The pandemic forced many companies to follow a decentralized approach to getting work done. While it does have its fair share of benefits, managing a team that operates from various locations was difficult in the initial phase. In addition, getting used to the virtual environment took a while.
McKinsey Global Institute predicts that the global workforce will reach 3.5 billion by 2030. Having diverse team members in the company is very unique as they bring in cultural aesthetics, which are essential for the overall organization’s growth. Many companies have realized it, and they are now actively trying to access global talent with a focus on inclusion.
At the same time, language barriers should be taken into consideration. Companies need to ensure that cross-cultural differences are managed, and everyone in the team understands each other quickly and easily.
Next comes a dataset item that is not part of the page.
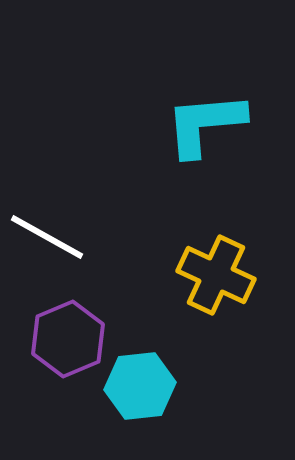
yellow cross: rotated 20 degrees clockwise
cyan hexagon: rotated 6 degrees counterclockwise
We learned many things about the business and our partnership from these challenges. These were some of the essential milestones in our journey to become successful entrepreneurs.
Today I can proudly say that we’ve created a unique product for the market. It’s possible only because talented people with unique ideas were on board. So if you are looking for an answer as to whether you should go solo or team up, I would suggest understanding your compatibility first with the potential partner/co-founder and then make the call.
And if you add the unbeatable combination of strong vision, agility and hard work in place, success will surely follow.